Obras licitadas, prestes a começar
Viaduto na RS-040 com RS-118
Início da obra previsto pela EGR até primeira quinzena de junho.
Custo total: R$ 16 milhões
Duplicação de 2,6 quilômetros da RS-239
Obra entre o entroncamento da RS-020 e Arroio Tucanos, em Taquara, com início previsto para os próximos dias.
Custo total: R$ 10,1 milhões
Obras reivindicadas
Duplicações
A demanda inclui rodovias como: RS-115 (Taquara-Três Coroas), RS-287 (Tabaí-Paraíso do Sul) e RS-122 (Flores da Cunha-Caxias do Sul). A EGR estima que só o trabalho na RS-287 custaria R$ 500 milhões.
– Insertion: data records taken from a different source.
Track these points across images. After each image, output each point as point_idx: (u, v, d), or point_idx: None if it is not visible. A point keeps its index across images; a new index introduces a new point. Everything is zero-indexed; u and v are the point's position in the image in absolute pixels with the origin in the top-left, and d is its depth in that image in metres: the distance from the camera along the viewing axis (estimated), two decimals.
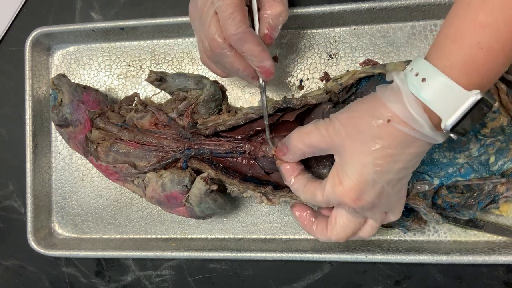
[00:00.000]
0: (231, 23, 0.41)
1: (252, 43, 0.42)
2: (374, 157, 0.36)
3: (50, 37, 0.59)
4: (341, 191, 0.38)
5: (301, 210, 0.45)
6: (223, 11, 0.42)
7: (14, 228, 0.62)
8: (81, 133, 0.53)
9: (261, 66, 0.44)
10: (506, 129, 0.45)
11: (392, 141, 0.36)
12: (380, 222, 0.42)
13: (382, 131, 0.36)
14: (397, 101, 0.35)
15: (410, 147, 0.36)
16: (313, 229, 0.44)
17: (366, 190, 0.38)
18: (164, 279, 0.58)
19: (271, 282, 0.56)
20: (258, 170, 0.49)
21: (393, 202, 0.40)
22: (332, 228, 0.42)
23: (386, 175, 0.37)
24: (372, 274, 0.54)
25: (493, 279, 0.52)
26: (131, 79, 0.59)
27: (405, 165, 0.37)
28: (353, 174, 0.38)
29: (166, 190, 0.49)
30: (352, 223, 0.42)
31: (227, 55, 0.44)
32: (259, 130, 0.49)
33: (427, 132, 0.35)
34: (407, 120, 0.35)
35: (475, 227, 0.51)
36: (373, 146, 0.36)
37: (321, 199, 0.41)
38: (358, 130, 0.37)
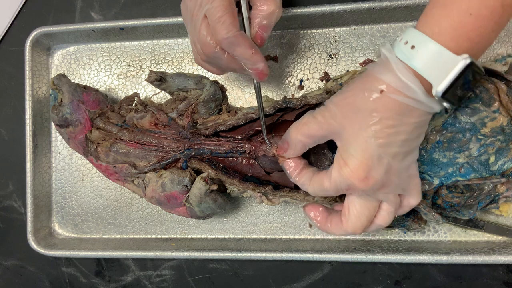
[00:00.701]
0: (221, 27, 0.40)
1: (243, 47, 0.41)
2: (375, 131, 0.36)
3: (50, 37, 0.59)
4: (348, 171, 0.37)
5: (314, 209, 0.44)
6: (212, 15, 0.41)
7: (14, 228, 0.62)
8: (81, 133, 0.53)
9: (254, 69, 0.43)
10: (506, 129, 0.45)
11: (389, 112, 0.35)
12: (395, 205, 0.40)
13: (377, 104, 0.36)
14: (387, 71, 0.35)
15: (408, 117, 0.36)
16: (328, 226, 0.43)
17: (373, 166, 0.36)
18: (164, 279, 0.58)
19: (271, 282, 0.56)
20: (258, 169, 0.49)
21: (404, 180, 0.39)
22: (346, 219, 0.41)
23: (390, 148, 0.36)
24: (372, 274, 0.54)
25: (493, 279, 0.52)
26: (131, 79, 0.59)
27: (408, 136, 0.36)
28: (357, 152, 0.37)
29: (166, 190, 0.49)
30: (366, 209, 0.40)
31: (221, 58, 0.43)
32: (259, 130, 0.49)
33: (422, 99, 0.35)
34: (400, 89, 0.35)
35: (475, 227, 0.51)
36: (372, 120, 0.36)
37: (329, 186, 0.39)
38: (354, 107, 0.37)
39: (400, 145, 0.36)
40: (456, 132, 0.45)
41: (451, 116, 0.45)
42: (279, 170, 0.48)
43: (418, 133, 0.37)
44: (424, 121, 0.37)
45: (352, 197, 0.40)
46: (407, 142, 0.37)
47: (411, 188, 0.40)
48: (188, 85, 0.51)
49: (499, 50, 0.52)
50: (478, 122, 0.45)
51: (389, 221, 0.41)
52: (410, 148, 0.37)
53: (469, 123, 0.45)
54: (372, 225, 0.41)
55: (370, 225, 0.41)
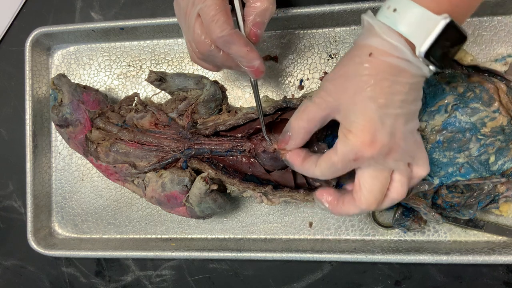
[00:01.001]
0: (215, 26, 0.40)
1: (238, 45, 0.41)
2: (371, 94, 0.36)
3: (50, 37, 0.59)
4: (353, 137, 0.37)
5: (325, 191, 0.42)
6: (206, 14, 0.41)
7: (14, 228, 0.62)
8: (81, 133, 0.53)
9: (250, 66, 0.43)
10: (506, 129, 0.45)
11: (381, 74, 0.36)
12: (407, 175, 0.39)
13: (368, 68, 0.36)
14: (372, 35, 0.36)
15: (401, 77, 0.36)
16: (341, 207, 0.41)
17: (376, 129, 0.36)
18: (164, 279, 0.58)
19: (271, 282, 0.56)
20: (258, 168, 0.49)
21: (411, 146, 0.38)
22: (359, 195, 0.39)
23: (389, 109, 0.36)
24: (372, 274, 0.54)
25: (493, 279, 0.52)
26: (131, 79, 0.59)
27: (405, 97, 0.36)
28: (358, 117, 0.36)
29: (166, 190, 0.49)
30: (377, 181, 0.38)
31: (216, 56, 0.43)
32: (259, 128, 0.49)
33: (410, 58, 0.35)
34: (387, 50, 0.35)
35: (475, 227, 0.51)
36: (366, 84, 0.36)
37: (337, 159, 0.38)
38: (347, 78, 0.37)
39: (399, 106, 0.36)
40: (456, 132, 0.45)
41: (451, 116, 0.45)
42: (279, 168, 0.48)
43: (414, 96, 0.37)
44: (417, 84, 0.37)
45: (362, 171, 0.39)
46: (405, 104, 0.37)
47: (419, 157, 0.39)
48: (188, 85, 0.51)
49: (499, 50, 0.52)
50: (478, 122, 0.45)
51: (403, 193, 0.39)
52: (409, 110, 0.37)
53: (469, 123, 0.45)
54: (386, 199, 0.40)
55: (384, 199, 0.39)
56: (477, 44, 0.52)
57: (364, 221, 0.54)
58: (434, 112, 0.45)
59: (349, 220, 0.54)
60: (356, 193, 0.39)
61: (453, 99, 0.45)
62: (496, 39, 0.52)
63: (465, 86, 0.45)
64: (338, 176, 0.40)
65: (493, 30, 0.52)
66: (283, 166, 0.48)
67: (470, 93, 0.45)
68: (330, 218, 0.54)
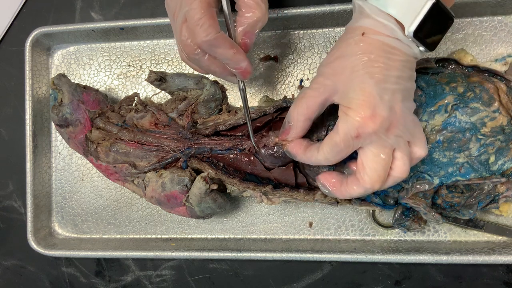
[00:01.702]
0: (199, 30, 0.40)
1: (224, 48, 0.41)
2: (367, 70, 0.37)
3: (50, 37, 0.59)
4: (353, 114, 0.37)
5: (328, 174, 0.42)
6: (191, 17, 0.40)
7: (14, 228, 0.62)
8: (81, 133, 0.53)
9: (238, 68, 0.43)
10: (506, 129, 0.45)
11: (375, 51, 0.37)
12: (408, 153, 0.39)
13: (363, 47, 0.38)
14: (364, 17, 0.38)
15: (394, 55, 0.37)
16: (345, 188, 0.40)
17: (376, 103, 0.37)
18: (164, 279, 0.58)
19: (271, 282, 0.56)
20: (258, 165, 0.49)
21: (410, 124, 0.39)
22: (362, 175, 0.39)
23: (386, 84, 0.37)
24: (372, 274, 0.54)
25: (493, 279, 0.52)
26: (131, 79, 0.59)
27: (400, 73, 0.38)
28: (356, 93, 0.37)
29: (166, 189, 0.49)
30: (380, 158, 0.38)
31: (201, 59, 0.43)
32: (259, 127, 0.49)
33: (400, 37, 0.37)
34: (378, 29, 0.37)
35: (475, 227, 0.51)
36: (361, 61, 0.37)
37: (339, 139, 0.38)
38: (342, 58, 0.38)
39: (395, 81, 0.37)
40: (456, 131, 0.45)
41: (451, 115, 0.45)
42: (279, 165, 0.48)
43: (408, 74, 0.39)
44: (409, 63, 0.38)
45: (364, 150, 0.39)
46: (401, 80, 0.38)
47: (417, 137, 0.40)
48: (188, 85, 0.51)
49: (499, 50, 0.52)
50: (478, 121, 0.45)
51: (406, 172, 0.39)
52: (405, 87, 0.38)
53: (469, 122, 0.45)
54: (390, 178, 0.39)
55: (387, 178, 0.39)
56: (477, 44, 0.52)
57: (364, 221, 0.54)
58: (434, 112, 0.45)
59: (349, 220, 0.54)
60: (359, 172, 0.39)
61: (453, 99, 0.45)
62: (496, 39, 0.52)
63: (465, 86, 0.45)
64: (342, 158, 0.39)
65: (493, 30, 0.52)
66: (283, 163, 0.48)
67: (470, 93, 0.45)
68: (330, 218, 0.54)
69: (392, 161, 0.39)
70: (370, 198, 0.48)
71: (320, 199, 0.47)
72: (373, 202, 0.48)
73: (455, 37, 0.52)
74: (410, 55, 0.38)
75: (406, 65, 0.38)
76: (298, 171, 0.49)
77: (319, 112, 0.41)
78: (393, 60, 0.37)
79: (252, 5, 0.41)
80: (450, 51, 0.52)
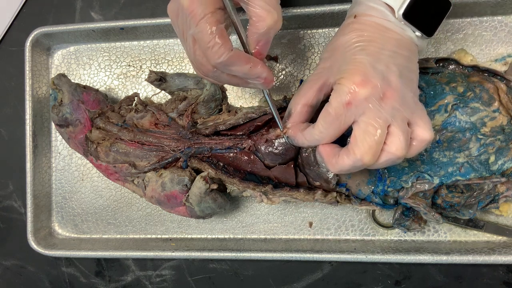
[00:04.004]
0: (211, 53, 0.38)
1: (239, 65, 0.39)
2: (359, 45, 0.38)
3: (50, 37, 0.59)
4: (345, 81, 0.37)
5: (327, 146, 0.40)
6: (200, 40, 0.38)
7: (14, 228, 0.62)
8: (81, 133, 0.53)
9: (258, 80, 0.41)
10: (506, 129, 0.45)
11: (367, 28, 0.39)
12: (404, 130, 0.37)
13: (355, 26, 0.39)
14: (357, 4, 0.40)
15: (387, 33, 0.38)
16: (336, 159, 0.38)
17: (367, 71, 0.36)
18: (164, 279, 0.58)
19: (271, 282, 0.56)
20: (258, 164, 0.49)
21: (409, 101, 0.38)
22: (353, 144, 0.37)
23: (380, 56, 0.37)
24: (372, 274, 0.54)
25: (493, 279, 0.52)
26: (131, 79, 0.59)
27: (395, 49, 0.38)
28: (348, 64, 0.37)
29: (166, 189, 0.49)
30: (371, 127, 0.36)
31: (220, 76, 0.41)
32: (259, 126, 0.49)
33: (391, 19, 0.38)
34: (370, 12, 0.39)
35: (475, 227, 0.51)
36: (352, 39, 0.38)
37: (332, 110, 0.37)
38: (337, 40, 0.40)
39: (389, 55, 0.38)
40: (456, 131, 0.45)
41: (451, 115, 0.45)
42: (280, 163, 0.48)
43: (406, 54, 0.39)
44: (407, 43, 0.39)
45: (357, 122, 0.37)
46: (397, 55, 0.38)
47: (420, 116, 0.38)
48: (188, 85, 0.51)
49: (499, 50, 0.52)
50: (478, 121, 0.45)
51: (402, 149, 0.37)
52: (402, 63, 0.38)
53: (469, 122, 0.45)
54: (383, 153, 0.37)
55: (381, 153, 0.37)
56: (477, 44, 0.52)
57: (364, 221, 0.54)
58: (434, 111, 0.45)
59: (349, 220, 0.54)
60: (351, 143, 0.37)
61: (453, 98, 0.45)
62: (496, 39, 0.52)
63: (465, 86, 0.45)
64: (338, 133, 0.38)
65: (493, 30, 0.52)
66: (284, 160, 0.48)
67: (470, 93, 0.45)
68: (330, 218, 0.54)
69: (387, 136, 0.37)
70: (370, 198, 0.48)
71: (320, 198, 0.47)
72: (373, 202, 0.48)
73: (455, 37, 0.52)
74: (405, 37, 0.39)
75: (402, 44, 0.38)
76: (298, 170, 0.49)
77: (318, 99, 0.41)
78: (387, 37, 0.38)
79: (262, 13, 0.38)
80: (450, 51, 0.52)
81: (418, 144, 0.38)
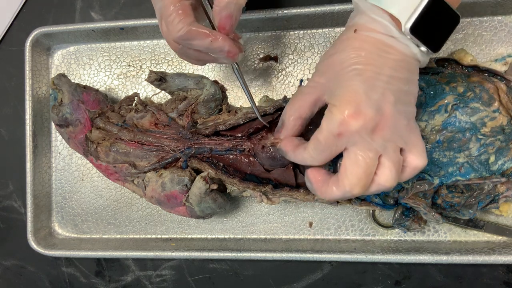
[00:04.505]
0: (171, 27, 0.39)
1: (199, 39, 0.40)
2: (355, 67, 0.35)
3: (50, 37, 0.59)
4: (337, 111, 0.35)
5: (316, 171, 0.39)
6: (163, 15, 0.40)
7: (14, 228, 0.62)
8: (81, 133, 0.53)
9: (221, 54, 0.41)
10: (506, 129, 0.45)
11: (367, 47, 0.36)
12: (395, 161, 0.36)
13: (353, 43, 0.36)
14: (359, 14, 0.37)
15: (387, 53, 0.36)
16: (325, 188, 0.38)
17: (361, 101, 0.35)
18: (164, 279, 0.58)
19: (271, 282, 0.56)
20: (258, 167, 0.49)
21: (402, 130, 0.36)
22: (343, 176, 0.36)
23: (376, 82, 0.35)
24: (372, 274, 0.54)
25: (493, 279, 0.52)
26: (131, 79, 0.59)
27: (393, 73, 0.36)
28: (342, 90, 0.35)
29: (166, 189, 0.49)
30: (362, 160, 0.35)
31: (188, 52, 0.42)
32: (259, 128, 0.49)
33: (395, 34, 0.35)
34: (371, 26, 0.36)
35: (475, 227, 0.51)
36: (351, 58, 0.36)
37: (322, 137, 0.36)
38: (334, 55, 0.37)
39: (386, 81, 0.35)
40: (456, 131, 0.45)
41: (451, 115, 0.45)
42: (278, 166, 0.48)
43: (405, 76, 0.36)
44: (407, 63, 0.37)
45: (348, 151, 0.37)
46: (394, 80, 0.36)
47: (413, 144, 0.37)
48: (188, 85, 0.51)
49: (499, 50, 0.52)
50: (478, 121, 0.45)
51: (392, 180, 0.36)
52: (398, 88, 0.36)
53: (469, 122, 0.45)
54: (373, 184, 0.37)
55: (371, 184, 0.37)
56: (477, 44, 0.52)
57: (364, 221, 0.54)
58: (434, 112, 0.45)
59: (349, 220, 0.54)
60: (340, 174, 0.37)
61: (453, 99, 0.45)
62: (496, 39, 0.52)
63: (465, 86, 0.45)
64: (327, 157, 0.37)
65: (493, 30, 0.52)
66: (282, 165, 0.48)
67: (470, 93, 0.45)
68: (330, 218, 0.54)
69: (378, 166, 0.36)
70: (370, 198, 0.48)
71: (320, 198, 0.47)
72: (373, 202, 0.48)
73: (455, 37, 0.52)
74: (408, 55, 0.36)
75: (402, 65, 0.36)
76: (298, 171, 0.49)
77: (312, 112, 0.40)
78: (386, 58, 0.36)
79: None
80: (450, 51, 0.52)
81: (411, 171, 0.38)
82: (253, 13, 0.52)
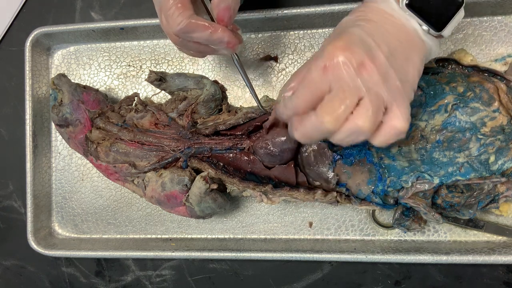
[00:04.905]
0: (171, 20, 0.41)
1: (198, 32, 0.41)
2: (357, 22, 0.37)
3: (50, 37, 0.59)
4: (327, 44, 0.35)
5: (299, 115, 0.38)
6: (163, 9, 0.41)
7: (14, 228, 0.62)
8: (81, 133, 0.53)
9: (221, 45, 0.42)
10: (506, 129, 0.45)
11: (370, 10, 0.38)
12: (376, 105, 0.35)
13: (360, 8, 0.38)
14: None
15: (389, 20, 0.37)
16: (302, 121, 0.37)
17: (353, 40, 0.35)
18: (164, 279, 0.58)
19: (271, 282, 0.56)
20: (258, 164, 0.49)
21: (391, 84, 0.35)
22: (319, 106, 0.35)
23: (371, 32, 0.36)
24: (372, 274, 0.54)
25: (493, 279, 0.52)
26: (131, 79, 0.59)
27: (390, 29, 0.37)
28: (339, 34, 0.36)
29: (166, 189, 0.49)
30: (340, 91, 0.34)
31: (188, 45, 0.43)
32: (258, 126, 0.49)
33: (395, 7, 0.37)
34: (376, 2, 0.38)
35: (475, 227, 0.51)
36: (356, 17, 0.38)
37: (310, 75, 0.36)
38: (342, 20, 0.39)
39: (383, 39, 0.36)
40: (456, 131, 0.45)
41: (451, 115, 0.45)
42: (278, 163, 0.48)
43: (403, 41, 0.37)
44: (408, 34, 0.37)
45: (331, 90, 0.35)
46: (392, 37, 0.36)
47: (399, 104, 0.35)
48: (188, 85, 0.51)
49: (499, 50, 0.52)
50: (478, 121, 0.45)
51: (368, 122, 0.34)
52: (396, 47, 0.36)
53: (469, 122, 0.45)
54: (347, 122, 0.35)
55: (345, 121, 0.35)
56: (477, 44, 0.52)
57: (364, 221, 0.54)
58: (434, 111, 0.45)
59: (349, 220, 0.54)
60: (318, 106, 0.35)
61: (453, 98, 0.45)
62: (496, 39, 0.52)
63: (465, 86, 0.45)
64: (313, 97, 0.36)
65: (493, 30, 0.52)
66: (282, 161, 0.48)
67: (470, 92, 0.45)
68: (330, 218, 0.54)
69: (356, 107, 0.35)
70: (370, 198, 0.48)
71: (320, 198, 0.47)
72: (373, 202, 0.48)
73: (455, 37, 0.52)
74: (408, 28, 0.37)
75: (402, 30, 0.37)
76: (298, 169, 0.49)
77: None
78: (388, 20, 0.37)
79: None
80: (450, 51, 0.52)
81: (387, 129, 0.36)
82: (253, 13, 0.52)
Recuperação total da RS-287
Estrutura da via em trecho de 150 quilômetros entre Tabaí e Paraíso do Sul precisa ser refeita do zero para reduzir gasto de manutenção. Custaria R$ 150 milhões.
Instalação de passarelas
Municípios solicitam novas travessias em áreas urbanas, entre os quais Sapiranga (edital foi lançado em março), Campo Bom e Parobé. Custo estimado: R$ 1 milhão por passarela.
Restauração total da RS-135
A recuperação estrutural dos 78,3 quilômetros entre Passo Fundo e Erechim é considerada urgente pela EGR. Seriam necessários pelo menos R$ 55 milhões.